Задание
Продолжите приведенный ниже текст об Украине под властью Москвы. Пишите сразу после его последнего предложения.

----- Текст страницы -----

Как известно, в XVIII веке верх одержало централистское течение и автономия казацких земель была в конце концов ликвидирована. Средства духовного и физического насилия, которыми обладает сегодня тоталитарная большевистская диктатура, сильнее тех, которыми пользовался царский деспотизм. Но, с другой стороны, и украинские шансы много в чём лучше, чем в XVIII веке. Украина сегодня объединена примерно в своих этнических границах (не считая некоторые украинские земли, включённые в состав РСФСР), в то время как территория Гетманства, после утраты Правобережья и отделения Запорожья, ограничивалась пространством двух позднейших левобережных губерний, Черниговской и Полтавской. Наше время во всём мире характеризует интенсивное и массовое развитие национального сознания. Поэтому представляется очень сомнительным, чтобы Москве удалась полная духовная и политическая изоляция передового украинского слоя от народных масс, что произошло с казацкой аристократией XVIII века. Наконец, напряжённая международная обстановка и хозяйственные трудности, видимо, будут препятствием для чрезмерного обострения террора в Украине. Наверное, Москва уже не сможет позволить себе возвращение к сталинским методам управления.

----- Данные -----

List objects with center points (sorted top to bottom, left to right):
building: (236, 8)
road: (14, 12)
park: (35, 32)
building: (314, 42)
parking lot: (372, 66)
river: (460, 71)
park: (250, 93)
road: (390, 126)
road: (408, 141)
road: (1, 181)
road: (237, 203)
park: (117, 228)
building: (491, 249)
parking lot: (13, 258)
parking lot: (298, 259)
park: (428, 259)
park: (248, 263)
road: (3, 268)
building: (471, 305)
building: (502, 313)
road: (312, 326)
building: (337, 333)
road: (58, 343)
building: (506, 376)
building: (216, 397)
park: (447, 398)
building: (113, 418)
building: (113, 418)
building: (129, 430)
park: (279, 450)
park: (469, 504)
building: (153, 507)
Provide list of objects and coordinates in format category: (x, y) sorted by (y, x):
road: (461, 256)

-----
----- Данные -----

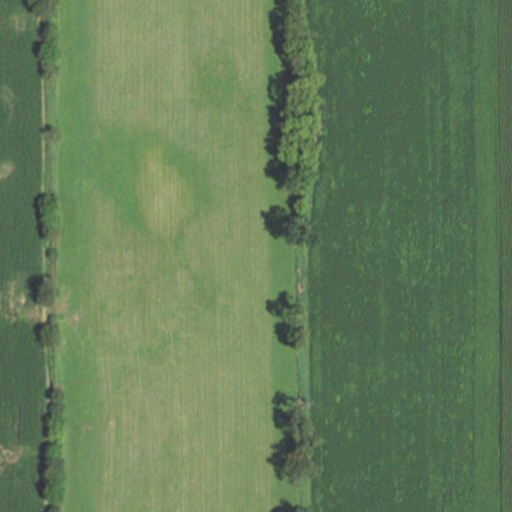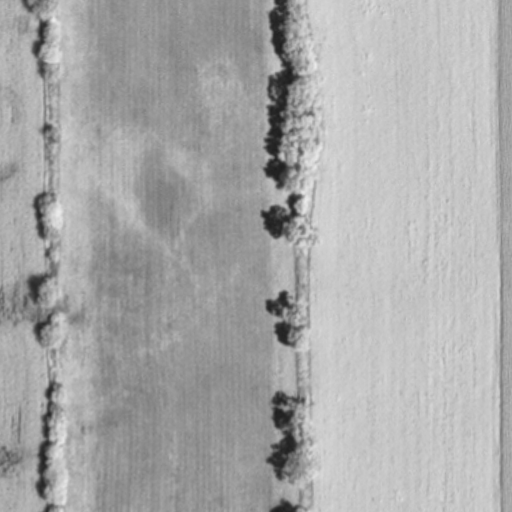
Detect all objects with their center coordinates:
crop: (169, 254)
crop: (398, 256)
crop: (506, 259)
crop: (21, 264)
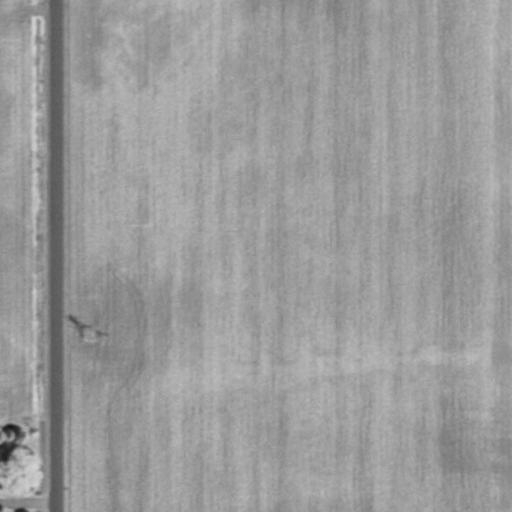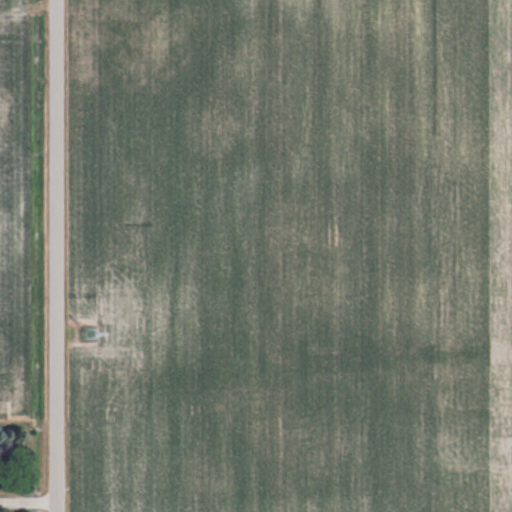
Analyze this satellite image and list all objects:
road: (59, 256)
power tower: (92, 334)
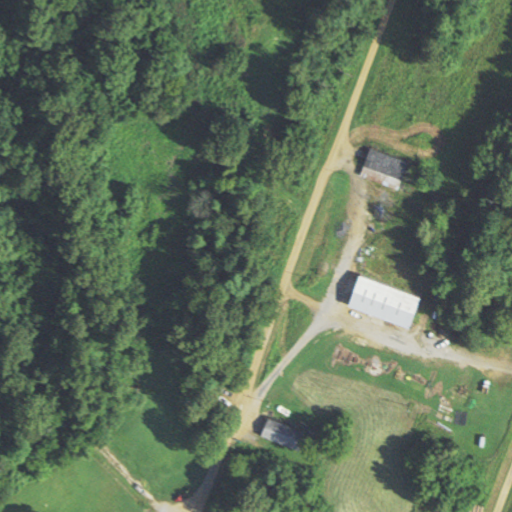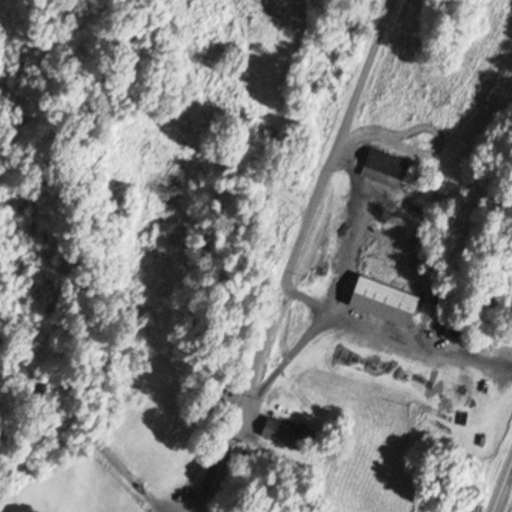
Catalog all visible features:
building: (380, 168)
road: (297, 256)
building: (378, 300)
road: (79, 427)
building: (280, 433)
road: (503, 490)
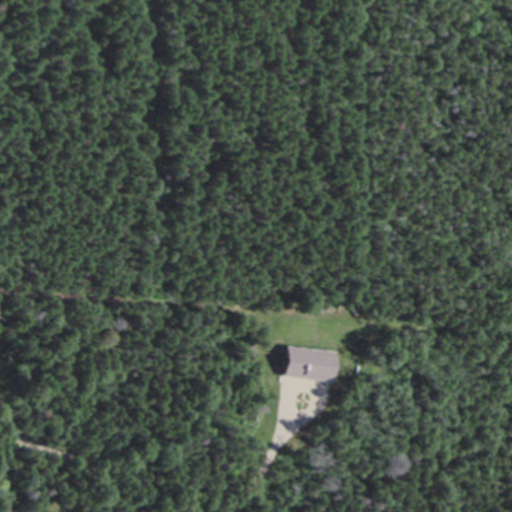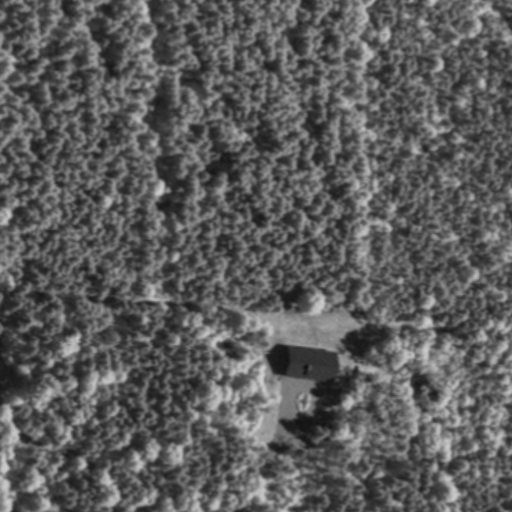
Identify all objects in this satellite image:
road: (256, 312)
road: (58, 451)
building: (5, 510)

-----

Ответ
Но приходится предполагать, что украинский народ после печального опыта с Гитлером, настроен недоверчиво к Западу. Это, как нам представляется, единственная и самая серьёзная опасность, представляемая «Переяславским курсом». При всей своей лживости и внутренних противоречиях красный «Переяслав», безусловно, свидетельствует о том, что современная Москва, как и во времена Ленина, пытается решить украинскую проблему не только средствами террора, но и подходит к ней с политическими критериями. Это не было бы опасным, если бы противная сторона, демократические силы Запада, тоже имели бы по отношению к украинской проблеме собственную конструктивную идею. Но там, где концепция, вместо того, чтобы сталкиваться с другой концепцией, встречает пустоту, преимущество, скорее всего, будет на стороне того лагеря, который вооружён мыслью и планом. Большевистская пропаганда в Украине уже набирает политический капитал на этих упущениях западного мира. Она убеждает украинцев в том, что сегодняшний Запад, - как Антанта в 1919 и Гитлер в 1941 году, - безразличен и даже враждебен по отношению к жизненным интересам украинской нации. Следовательно, говорится, было бы неразумно украинским патриотам таскать своими руками каштаны из огня для самовлюблённых западных империалистов, которые на Украину смотрят как на объект будущей колониальной эксплуатации и готовы торговать украинскими землями, не принимая в расчёт желания населения. Поэтому, говорят, единственный выход для Украины: держаться полы русского «старшего брата», в союзе с которым украинцы могут получить больше всего.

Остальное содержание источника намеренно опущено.